▶ **TASK GOAL**: Below is some data. Retype exactly the lines starting at the one with "left knee: (65, 107)" and ending at the one with "left hip: (89, 506)".

*** Opening of RECORDS FOR THIS EXERCISE ***

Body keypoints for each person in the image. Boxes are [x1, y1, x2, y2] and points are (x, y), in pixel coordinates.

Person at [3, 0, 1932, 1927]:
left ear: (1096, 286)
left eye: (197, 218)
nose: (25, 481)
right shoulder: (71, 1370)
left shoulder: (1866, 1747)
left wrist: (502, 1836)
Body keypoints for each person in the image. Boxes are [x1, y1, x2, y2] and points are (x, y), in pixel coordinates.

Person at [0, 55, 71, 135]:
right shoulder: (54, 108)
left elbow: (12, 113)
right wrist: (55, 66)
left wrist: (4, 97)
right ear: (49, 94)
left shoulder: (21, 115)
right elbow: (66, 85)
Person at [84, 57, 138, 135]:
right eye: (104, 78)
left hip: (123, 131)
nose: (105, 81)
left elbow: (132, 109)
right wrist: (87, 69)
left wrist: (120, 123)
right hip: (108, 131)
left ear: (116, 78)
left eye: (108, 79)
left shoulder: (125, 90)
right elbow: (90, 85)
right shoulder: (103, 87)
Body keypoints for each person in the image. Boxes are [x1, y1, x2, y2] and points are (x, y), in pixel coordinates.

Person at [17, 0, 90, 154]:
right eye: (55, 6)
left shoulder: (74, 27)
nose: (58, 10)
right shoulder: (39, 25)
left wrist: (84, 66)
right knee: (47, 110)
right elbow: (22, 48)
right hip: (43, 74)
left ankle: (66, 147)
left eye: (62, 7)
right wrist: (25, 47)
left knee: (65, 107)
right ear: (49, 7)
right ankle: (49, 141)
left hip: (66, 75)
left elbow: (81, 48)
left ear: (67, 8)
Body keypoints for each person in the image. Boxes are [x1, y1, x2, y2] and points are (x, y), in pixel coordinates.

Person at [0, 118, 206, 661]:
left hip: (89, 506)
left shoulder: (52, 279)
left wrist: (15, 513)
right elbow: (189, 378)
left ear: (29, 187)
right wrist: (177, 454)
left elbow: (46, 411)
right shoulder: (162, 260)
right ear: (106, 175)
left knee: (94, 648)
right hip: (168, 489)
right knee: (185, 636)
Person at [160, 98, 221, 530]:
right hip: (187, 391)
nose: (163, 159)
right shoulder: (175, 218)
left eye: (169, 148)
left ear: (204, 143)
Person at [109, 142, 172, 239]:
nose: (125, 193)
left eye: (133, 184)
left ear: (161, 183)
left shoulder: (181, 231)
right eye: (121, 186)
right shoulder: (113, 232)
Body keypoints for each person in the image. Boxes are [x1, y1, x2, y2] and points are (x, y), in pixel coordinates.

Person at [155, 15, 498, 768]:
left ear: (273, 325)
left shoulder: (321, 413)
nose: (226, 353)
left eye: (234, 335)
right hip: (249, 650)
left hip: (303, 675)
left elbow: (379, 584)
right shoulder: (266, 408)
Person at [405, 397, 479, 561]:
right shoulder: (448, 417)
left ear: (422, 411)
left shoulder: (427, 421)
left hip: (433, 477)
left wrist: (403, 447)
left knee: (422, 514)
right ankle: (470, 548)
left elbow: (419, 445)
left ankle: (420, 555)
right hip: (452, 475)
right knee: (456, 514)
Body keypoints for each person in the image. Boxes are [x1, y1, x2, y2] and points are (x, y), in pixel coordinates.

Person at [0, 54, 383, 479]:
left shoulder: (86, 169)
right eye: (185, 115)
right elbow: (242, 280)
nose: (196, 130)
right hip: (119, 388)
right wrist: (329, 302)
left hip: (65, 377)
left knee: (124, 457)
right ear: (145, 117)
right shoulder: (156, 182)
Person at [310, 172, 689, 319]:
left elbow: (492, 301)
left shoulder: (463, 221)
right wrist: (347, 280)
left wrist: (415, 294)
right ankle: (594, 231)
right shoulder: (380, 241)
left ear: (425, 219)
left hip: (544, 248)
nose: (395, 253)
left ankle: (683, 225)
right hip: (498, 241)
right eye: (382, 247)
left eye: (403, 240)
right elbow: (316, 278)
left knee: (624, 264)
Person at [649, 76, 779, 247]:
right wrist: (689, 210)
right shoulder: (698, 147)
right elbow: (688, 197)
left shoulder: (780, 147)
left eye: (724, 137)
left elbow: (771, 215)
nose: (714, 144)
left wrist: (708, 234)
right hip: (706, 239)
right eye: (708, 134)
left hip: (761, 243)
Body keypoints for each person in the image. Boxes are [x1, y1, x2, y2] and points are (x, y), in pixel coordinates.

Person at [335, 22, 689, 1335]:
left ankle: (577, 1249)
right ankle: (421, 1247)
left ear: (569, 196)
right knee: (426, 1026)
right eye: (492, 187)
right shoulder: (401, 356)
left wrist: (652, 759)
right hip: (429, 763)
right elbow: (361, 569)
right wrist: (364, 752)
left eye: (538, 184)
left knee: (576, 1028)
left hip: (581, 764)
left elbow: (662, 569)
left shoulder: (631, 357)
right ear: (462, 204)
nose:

*** Close of RECORDS FOR THIS EXERCISE ***

▶ **EXPECTED OUTPUT**:
left knee: (65, 107)
right ear: (49, 7)
right ankle: (49, 141)
left hip: (66, 75)
left elbow: (81, 48)
left ear: (67, 8)
Body keypoints for each person in the image. Boxes are [x1, y1, x2, y2] and points are (x, y), in pixel coordinates.

Person at [0, 118, 206, 661]:
left hip: (89, 506)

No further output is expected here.